Pluribus, insanlığın bir gecede kökten değiştiği bir dönemi konu alıyor. Huzur ve uyum vaat eden, ancak bireyselliği tamamen silip atan bir virüs salgını, dünyanın çehresini geri dönülmez biçimde değiştirir. Olaylar, New Mexico’nun Albuquerque kentinde geçer. Hikâye, uzaydan gelen bu gizemli virüse karşı bağışıklığı bulunan 12 kişiden biri olan Carol Sturka’nın gözünden anlatılır.
Her şey, uzaydan iletilen bir sinyalde gizli RNA dizisinin laboratuvarda çoğaltılmasıyla başlar. Bu virüs insanlığı tek bir zihin yapısında birleştirir; artık herkes aynı şekilde hisseder, düşünür ve tepki verir.
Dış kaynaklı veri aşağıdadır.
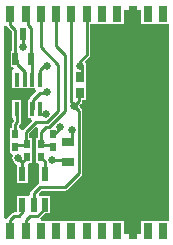
<source format=gtl>
G04*
G04 #@! TF.GenerationSoftware,Altium Limited,Altium Designer,20.0.2 (26)*
G04*
G04 Layer_Physical_Order=1*
G04 Layer_Color=255*
%FSLAX25Y25*%
%MOIN*%
G70*
G01*
G75*
%ADD11C,0.01000*%
%ADD19R,0.03937X0.03150*%
%ADD20R,0.02362X0.02756*%
%ADD21R,0.02953X0.03701*%
%ADD22R,0.01968X0.04134*%
%ADD23R,0.02362X0.04528*%
%ADD24R,0.01772X0.04724*%
%ADD25R,0.03150X0.05512*%
%ADD26C,0.02520*%
G36*
X46068Y75236D02*
X46111Y75022D01*
Y70699D01*
X50460D01*
Y70699D01*
X51204D01*
Y70699D01*
X55354D01*
Y4970D01*
X51204D01*
Y4970D01*
X50459D01*
Y4970D01*
X46109D01*
Y647D01*
X46066Y433D01*
X40313D01*
X40270Y647D01*
Y4970D01*
X35921D01*
Y4970D01*
X35177D01*
Y4970D01*
X30827D01*
Y4970D01*
X30083D01*
Y4970D01*
X25734D01*
Y4970D01*
X24990D01*
Y4970D01*
X20640D01*
Y4970D01*
X19896D01*
Y4970D01*
X15547D01*
Y4970D01*
X14803D01*
Y4970D01*
X12831D01*
X12578Y5379D01*
X12454Y5970D01*
X13935Y7451D01*
X15718D01*
Y13179D01*
X12281D01*
X11928Y13634D01*
X11867Y14179D01*
X12748Y15059D01*
X20630D01*
X20630Y15059D01*
X21059Y15145D01*
X21423Y15388D01*
X26069Y20034D01*
X26312Y20398D01*
X26397Y20827D01*
X26397Y20827D01*
Y41653D01*
X26397Y41654D01*
X26312Y42083D01*
X26069Y42447D01*
X26069Y42447D01*
X25506Y43009D01*
X25558Y43268D01*
X25506Y43526D01*
X25981Y44001D01*
X25981Y44001D01*
X26224Y44365D01*
X26310Y44794D01*
Y45109D01*
X27667D01*
Y50009D01*
X27667D01*
Y50305D01*
X27667D01*
Y55206D01*
X27667Y55206D01*
X27618Y56206D01*
X27723Y56732D01*
X27579Y57458D01*
X27188Y58043D01*
X28705Y59559D01*
X28948Y59923D01*
X29033Y60352D01*
X29033Y60352D01*
Y70699D01*
X30086D01*
Y70699D01*
X30830D01*
Y70699D01*
X35180D01*
Y70699D01*
X35924D01*
Y70699D01*
X40273D01*
Y75022D01*
X40316Y75236D01*
X40348Y75276D01*
X46036D01*
X46068Y75236D01*
D02*
G37*
G36*
X1405Y69886D02*
X1648Y69522D01*
X3052Y68118D01*
Y61683D01*
X2589D01*
Y56349D01*
X3361D01*
X3614Y56009D01*
X3140Y55009D01*
X3140D01*
Y49085D01*
X10612D01*
X11027Y48085D01*
X9130Y46188D01*
X8887Y45825D01*
X8801Y45395D01*
X8258Y45167D01*
Y39243D01*
X9392D01*
X9806Y38243D01*
X6919Y35355D01*
X6836Y35232D01*
X5836Y35506D01*
Y35757D01*
X5297D01*
X5273Y36757D01*
X5618Y37102D01*
X5618Y37102D01*
X5861Y37466D01*
X5946Y37895D01*
Y39243D01*
X6112D01*
Y45167D01*
X3140D01*
Y39243D01*
X3420D01*
X3585Y38243D01*
X3341Y37998D01*
X3098Y37634D01*
X3012Y37205D01*
X3012Y37205D01*
Y35757D01*
X2274D01*
Y33750D01*
X2264Y33701D01*
X2274Y33652D01*
X2274Y31802D01*
X2274Y30802D01*
Y29616D01*
X2264Y29567D01*
X2264Y29567D01*
Y29370D01*
X2274Y29321D01*
Y27471D01*
X2738D01*
X3298Y26598D01*
X3311Y26471D01*
X3182Y25827D01*
X3327Y25101D01*
X3738Y24486D01*
X4162Y24202D01*
X4676Y23415D01*
X4676Y23069D01*
Y17687D01*
X8238D01*
Y23415D01*
X8749Y24203D01*
X9773D01*
Y28159D01*
X9773D01*
Y28534D01*
X9773D01*
Y32490D01*
X8833D01*
Y34098D01*
X11058Y36323D01*
X11340Y36270D01*
X11534Y35993D01*
X11748Y35176D01*
X11680Y35075D01*
X11595Y34646D01*
X11595Y34646D01*
Y32490D01*
X10935D01*
Y28534D01*
X10935D01*
Y28159D01*
X10935D01*
Y24203D01*
X11645D01*
X12156Y23415D01*
Y17687D01*
X11483Y16966D01*
X9404Y14887D01*
X9161Y14524D01*
X9075Y14095D01*
X8994Y13533D01*
X8238Y13179D01*
X4676D01*
Y7775D01*
X3779D01*
X3350Y7690D01*
X2987Y7447D01*
X2986Y7447D01*
X1648Y6108D01*
X1405Y5744D01*
X1394Y5689D01*
X394Y5787D01*
Y69843D01*
X1394Y69941D01*
X1405Y69886D01*
D02*
G37*
D11*
X17165Y33701D02*
Y33937D01*
X12303Y40709D02*
X14291D01*
X14764Y47717D02*
X14850Y47803D01*
X26339Y53504D02*
Y56221D01*
X25827Y56732D02*
X26339Y56221D01*
X25591Y52756D02*
X26339Y53504D01*
X16299Y30236D02*
X17165Y29370D01*
X12717Y30236D02*
X16299D01*
X14368Y36297D02*
X15480D01*
X12717Y34646D02*
X14368Y36297D01*
X12717Y30630D02*
Y34646D01*
X3386Y29567D02*
X4067Y30248D01*
X3386Y29370D02*
Y29567D01*
X12631Y62881D02*
X18502Y57010D01*
X14817Y37897D02*
X18502Y41581D01*
Y57010D01*
X20945Y25394D02*
X21693Y24646D01*
X16299Y25394D02*
X20945D01*
X21693Y31339D02*
X21799D01*
X22874Y32413D01*
Y35118D01*
X25276Y20827D02*
Y41654D01*
X23661Y43268D02*
X25276Y41654D01*
X20630Y16181D02*
X25276Y20827D01*
X12631Y62881D02*
Y75236D01*
X18937Y35709D02*
Y36378D01*
X17165Y33937D02*
X18937Y35709D01*
X15480Y36297D02*
X20591Y41408D01*
X11046Y37897D02*
X14817D01*
X7712Y34562D02*
X11046Y37897D01*
X3386Y33701D02*
X4134Y34449D01*
Y37205D02*
X4825Y37895D01*
X4134Y34449D02*
Y37205D01*
X7311Y25500D02*
X7992Y26181D01*
X7311Y25284D02*
Y25500D01*
X6457Y24429D02*
X7311Y25284D01*
X5079Y25807D02*
X6457Y24429D01*
Y20551D02*
Y24429D01*
X5079Y25807D02*
Y25827D01*
X4657Y57114D02*
X7185Y54587D01*
Y52047D02*
Y54587D01*
X9744Y52047D02*
Y58563D01*
X9291Y59016D02*
X9744Y58563D01*
X30906Y47362D02*
X31102Y47559D01*
X30906Y30669D02*
Y47362D01*
X43189Y433D02*
Y18386D01*
X30906Y30669D02*
X43189Y18386D01*
X10197Y14095D02*
X12284Y16181D01*
X20630D01*
X10197Y10315D02*
Y14095D01*
X22818Y44522D02*
Y75236D01*
Y44522D02*
X23661Y43679D01*
Y43268D02*
Y43679D01*
X25827Y56732D02*
Y58268D01*
X27911Y60352D01*
X20591Y41408D02*
Y60354D01*
X27911Y60352D02*
Y75236D01*
X31102Y47559D02*
Y52756D01*
Y57638D01*
X43192Y69727D02*
Y75236D01*
X31102Y57638D02*
X43192Y69727D01*
X25188Y47157D02*
X25591Y47559D01*
X25188Y44794D02*
Y47157D01*
X23661Y43268D02*
X25188Y44794D01*
X9792Y20146D02*
X10197Y20551D01*
X9792Y17390D02*
Y20146D01*
X7835Y15433D02*
X9792Y17390D01*
X7185Y42205D02*
Y46144D01*
X7598Y46557D01*
Y46968D01*
X12244Y47717D02*
X14764D01*
X9923Y45395D02*
X12244Y47717D01*
X9744Y42205D02*
X9923Y42384D01*
Y45395D01*
X14355Y56245D02*
X14646Y56535D01*
X13410Y56245D02*
X14355D01*
X12443Y55277D02*
X13410Y56245D01*
X12303Y52047D02*
X12443Y52187D01*
Y55277D01*
X6732Y63032D02*
Y67283D01*
Y63032D02*
X6811Y62953D01*
X7712Y30792D02*
Y34562D01*
X17724Y63221D02*
X20591Y60354D01*
X17724Y63221D02*
Y75236D01*
X8238Y70385D02*
X9291Y69331D01*
Y59016D02*
Y69331D01*
X4173Y59016D02*
Y68583D01*
X2441Y70315D02*
Y75236D01*
Y70315D02*
X4173Y68583D01*
X7536Y75236D02*
X8238Y74535D01*
Y70385D02*
Y74535D01*
X5276Y6654D02*
X6457Y7835D01*
X3779Y6654D02*
X5276D01*
X2441Y5315D02*
X3779Y6654D01*
X6457Y7835D02*
Y10315D01*
X11512Y6614D02*
X13201Y8303D01*
X9016Y6614D02*
X11512D01*
X7534Y5133D02*
X9016Y6614D01*
X12717Y25984D02*
Y26181D01*
Y25984D02*
X13937Y24764D01*
Y20551D02*
Y24764D01*
X7728Y30248D02*
X7992Y30512D01*
X4067Y30248D02*
X7728D01*
X12717Y30512D02*
Y30630D01*
Y30236D02*
Y30512D01*
X12303Y40709D02*
Y42205D01*
X12323Y42224D02*
Y42559D01*
X12244Y42480D02*
X12323Y42559D01*
X12303Y42205D02*
X12323Y42224D01*
X4173Y59016D02*
X4657Y58531D01*
Y57114D02*
Y58531D01*
X4825Y37895D02*
Y42006D01*
X4626Y42205D02*
X4825Y42006D01*
X7534Y433D02*
Y5133D01*
X12717Y30630D02*
X13398Y31311D01*
X2441Y433D02*
Y5315D01*
D19*
X21693Y24646D02*
D03*
Y31339D02*
D03*
D20*
X4055Y29449D02*
D03*
Y33779D02*
D03*
X7992Y30512D02*
D03*
Y26181D02*
D03*
X12717Y30512D02*
D03*
Y26181D02*
D03*
X16614Y29449D02*
D03*
Y33779D02*
D03*
D21*
X31102Y52756D02*
D03*
X25591D02*
D03*
X31102Y47559D02*
D03*
X25591D02*
D03*
D22*
X4173Y59016D02*
D03*
X9291D02*
D03*
X6732Y67283D02*
D03*
D23*
X13937Y20551D02*
D03*
X10197D02*
D03*
X6457D02*
D03*
Y10315D02*
D03*
X10197D02*
D03*
X13937D02*
D03*
D24*
X4626Y42205D02*
D03*
X7185D02*
D03*
X9744D02*
D03*
X12303D02*
D03*
Y52047D02*
D03*
X9744D02*
D03*
X7185D02*
D03*
X4626D02*
D03*
D25*
X53379Y74055D02*
D03*
X48285D02*
D03*
X17724D02*
D03*
X22818D02*
D03*
X27911D02*
D03*
X33005D02*
D03*
X38098D02*
D03*
X43192D02*
D03*
X12631D02*
D03*
X2441D02*
D03*
X7536D02*
D03*
X2441Y1614D02*
D03*
X7534D02*
D03*
X38095D02*
D03*
X33002D02*
D03*
X27908D02*
D03*
X22815D02*
D03*
X17721D02*
D03*
X12628D02*
D03*
X43189D02*
D03*
X53379D02*
D03*
X48284D02*
D03*
D26*
X14850Y47803D02*
D03*
X22874Y35118D02*
D03*
X18937Y36378D02*
D03*
X5079Y25827D02*
D03*
X16299Y25394D02*
D03*
X25827Y56732D02*
D03*
X23661Y43268D02*
D03*
X7835Y15433D02*
D03*
X7598Y46968D02*
D03*
X14646Y56535D02*
D03*
X6811Y62953D02*
D03*
X14291Y40709D02*
D03*
M02*

</source>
Dünya yüzeyinde savaş, öfke ve çatışma kalmaz; herkes mutlu, huzurlu ve birbirine bağlıdır. Fakat bu “kusursuz düzen”in bedeli ağırdır; özgür irade ve bireysellik yok olmuştur.
Carol Sturka, bu kolektif bilincin dışında kalmış az sayıdaki insandan biridir. Yeni dünyanın gözünde bir anomali, hatta bir tehdit olarak görülür. Pluribus, Carol’ın yalnızlıkla, kayıpla, öfkeyle ve direniş arzusu arasındaki iç çatışmasını merkeze alarak, “birlik” uğruna insan olmanın özünden neler feda edilebileceğini sorgular.